━━━━━ Recorded data ━━━━━

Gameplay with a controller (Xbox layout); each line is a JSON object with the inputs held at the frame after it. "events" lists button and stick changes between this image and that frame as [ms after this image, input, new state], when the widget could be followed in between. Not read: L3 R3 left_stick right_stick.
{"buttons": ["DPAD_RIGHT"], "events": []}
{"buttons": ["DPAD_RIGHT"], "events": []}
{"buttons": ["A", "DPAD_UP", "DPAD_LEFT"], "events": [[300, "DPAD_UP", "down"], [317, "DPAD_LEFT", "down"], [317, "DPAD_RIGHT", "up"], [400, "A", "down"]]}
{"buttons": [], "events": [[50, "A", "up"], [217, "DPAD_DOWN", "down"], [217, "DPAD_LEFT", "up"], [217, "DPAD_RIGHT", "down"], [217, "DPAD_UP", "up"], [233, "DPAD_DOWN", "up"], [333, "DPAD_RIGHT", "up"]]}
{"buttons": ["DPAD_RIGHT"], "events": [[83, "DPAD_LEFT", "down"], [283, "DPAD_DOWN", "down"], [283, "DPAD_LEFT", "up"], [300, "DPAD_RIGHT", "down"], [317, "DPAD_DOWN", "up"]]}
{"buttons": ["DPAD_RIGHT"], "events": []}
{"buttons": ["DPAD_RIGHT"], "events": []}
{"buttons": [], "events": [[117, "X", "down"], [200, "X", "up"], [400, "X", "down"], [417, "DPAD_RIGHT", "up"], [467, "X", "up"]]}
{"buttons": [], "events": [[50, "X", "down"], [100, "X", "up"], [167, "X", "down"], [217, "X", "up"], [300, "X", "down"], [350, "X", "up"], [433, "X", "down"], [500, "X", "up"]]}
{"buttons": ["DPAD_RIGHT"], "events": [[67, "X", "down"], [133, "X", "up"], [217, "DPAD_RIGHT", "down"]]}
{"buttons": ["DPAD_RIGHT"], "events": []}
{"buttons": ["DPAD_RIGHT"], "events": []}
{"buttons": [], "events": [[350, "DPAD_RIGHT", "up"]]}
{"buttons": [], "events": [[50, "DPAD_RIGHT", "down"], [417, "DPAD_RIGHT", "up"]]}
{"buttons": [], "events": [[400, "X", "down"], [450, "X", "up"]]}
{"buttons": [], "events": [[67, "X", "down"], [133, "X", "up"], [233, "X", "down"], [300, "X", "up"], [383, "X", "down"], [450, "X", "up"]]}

━━━━━

→ Aim of the exercise
Give back all of the records exactly as they were provided above.

→ Reply
Gameplay with a controller (Xbox layout); each line is a JSON object with the inputs held at the frame after it. "events" lists button and stick changes between this image and that frame as [ms after this image, input, new state], when the widget could be followed in between. Not read: L3 R3 left_stick right_stick.
{"buttons": ["DPAD_RIGHT"], "events": []}
{"buttons": ["DPAD_RIGHT"], "events": []}
{"buttons": ["A", "DPAD_UP", "DPAD_LEFT"], "events": [[300, "DPAD_UP", "down"], [317, "DPAD_LEFT", "down"], [317, "DPAD_RIGHT", "up"], [400, "A", "down"]]}
{"buttons": [], "events": [[50, "A", "up"], [217, "DPAD_DOWN", "down"], [217, "DPAD_LEFT", "up"], [217, "DPAD_RIGHT", "down"], [217, "DPAD_UP", "up"], [233, "DPAD_DOWN", "up"], [333, "DPAD_RIGHT", "up"]]}
{"buttons": ["DPAD_RIGHT"], "events": [[83, "DPAD_LEFT", "down"], [283, "DPAD_DOWN", "down"], [283, "DPAD_LEFT", "up"], [300, "DPAD_RIGHT", "down"], [317, "DPAD_DOWN", "up"]]}
{"buttons": ["DPAD_RIGHT"], "events": []}
{"buttons": ["DPAD_RIGHT"], "events": []}
{"buttons": [], "events": [[117, "X", "down"], [200, "X", "up"], [400, "X", "down"], [417, "DPAD_RIGHT", "up"], [467, "X", "up"]]}
{"buttons": [], "events": [[50, "X", "down"], [100, "X", "up"], [167, "X", "down"], [217, "X", "up"], [300, "X", "down"], [350, "X", "up"], [433, "X", "down"], [500, "X", "up"]]}
{"buttons": ["DPAD_RIGHT"], "events": [[67, "X", "down"], [133, "X", "up"], [217, "DPAD_RIGHT", "down"]]}
{"buttons": ["DPAD_RIGHT"], "events": []}
{"buttons": ["DPAD_RIGHT"], "events": []}
{"buttons": [], "events": [[350, "DPAD_RIGHT", "up"]]}
{"buttons": [], "events": [[50, "DPAD_RIGHT", "down"], [417, "DPAD_RIGHT", "up"]]}
{"buttons": [], "events": [[400, "X", "down"], [450, "X", "up"]]}
{"buttons": [], "events": [[67, "X", "down"], [133, "X", "up"], [233, "X", "down"], [300, "X", "up"], [383, "X", "down"], [450, "X", "up"]]}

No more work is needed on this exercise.